Especially my class on design ethics has been really insightful. The central question of this class is what the role of a designer is in building new technologies and innovation.
All those new technologies are great but we now more and more see the other side of tech. Smartphone addiction, anxiety through Instagram likes or a product tweak to boost engagement even further.
Tech changes societies. As a designer, maker or entrepreneur you have a responsibility for the work that you put into the world. Thus I find headlines like “YouTube is experimenting with ways to make its algorithm even more addictive” (MIT Technology Review, Sep 27 2019) alarming. Maybe I am too idealistic. Maybe I don’t fully understand the power of venture capital money. But even if the only real incentive is growth and engagement we need to think about the consequences of what we create.

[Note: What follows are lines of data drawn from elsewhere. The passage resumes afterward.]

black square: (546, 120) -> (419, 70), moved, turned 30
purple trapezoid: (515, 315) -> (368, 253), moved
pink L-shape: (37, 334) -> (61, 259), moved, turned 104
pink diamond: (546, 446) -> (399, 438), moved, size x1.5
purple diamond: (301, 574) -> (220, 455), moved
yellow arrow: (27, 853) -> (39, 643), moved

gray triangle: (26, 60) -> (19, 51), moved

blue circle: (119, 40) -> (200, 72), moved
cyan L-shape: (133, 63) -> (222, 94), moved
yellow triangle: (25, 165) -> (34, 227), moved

That said; I am fully aware of the way big tech companies reached their mass audiences. Travis Kalanick (Ex-CEO of Uber) was not thinking about the wellbeing of his taxi drivers. He simply had this enormous drive and vision to create the future of transportation. So this raises the question: Do you need to be an assh*le to be successful? Watch this excellent video by Max Joseph to learn the answer.
Why I study design
Last week my master hosted an event called: “The New Digital Design Talent of 2020”. The students of the program had to share the story and motivation for joining the program. It’s still quite nerve-racking to share your personal story in front of an audience. But I am happy with the result:
Coolest Things I Learned This Month
Great article about the user perception of fast software.

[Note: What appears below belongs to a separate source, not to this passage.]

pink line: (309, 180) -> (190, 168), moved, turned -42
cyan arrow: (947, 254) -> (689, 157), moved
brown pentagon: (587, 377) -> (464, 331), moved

“I love fast software. That is, software speedy both in function and interface. Software with minimal to no lag between wanting to activate or manipulate something and the thing happening. Lightness.”
When it comes to software that people live in all day long, a 3% increase in speed should not be dismissed. Slow software is bad software precisely because it can not handle flow.
“Fast software gives the user a chance to “meld” with its toolset. That is, not break flow.”
Learning chess through natural language processing
AI mastered chess by reading about it (MIT Technology Review)
A new AI learns chess not only by simulating games, but also by reading the commentary of reporters. The tool is searching for terminology such as ‘smart’, ‘stupid’, or ‘genius’ to learn about what a good chess move is.
Why Tokyo might be the best place in the world to listen to music.
The Japanese are obsessed with technology and sound. This piece explains the different audio-obsessed venues in Tokyo. Makes me want to book a trip back to Tokyo to do a tour of these music cafes.